• Task goal: Find every line with the string "Profile" in the material below and copy it.

• Records for the task:
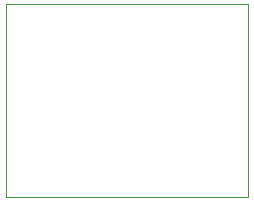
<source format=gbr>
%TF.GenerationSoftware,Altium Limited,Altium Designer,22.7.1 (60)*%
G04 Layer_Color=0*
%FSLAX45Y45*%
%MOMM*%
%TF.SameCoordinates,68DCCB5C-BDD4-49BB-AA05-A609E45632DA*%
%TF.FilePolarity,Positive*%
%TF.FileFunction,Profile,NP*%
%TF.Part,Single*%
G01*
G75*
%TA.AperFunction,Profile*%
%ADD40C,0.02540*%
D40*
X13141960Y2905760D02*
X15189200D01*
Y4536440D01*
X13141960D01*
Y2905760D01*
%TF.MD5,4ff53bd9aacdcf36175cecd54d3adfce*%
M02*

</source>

• Exercise solution:
%TF.FileFunction,Profile,NP*%
%TA.AperFunction,Profile*%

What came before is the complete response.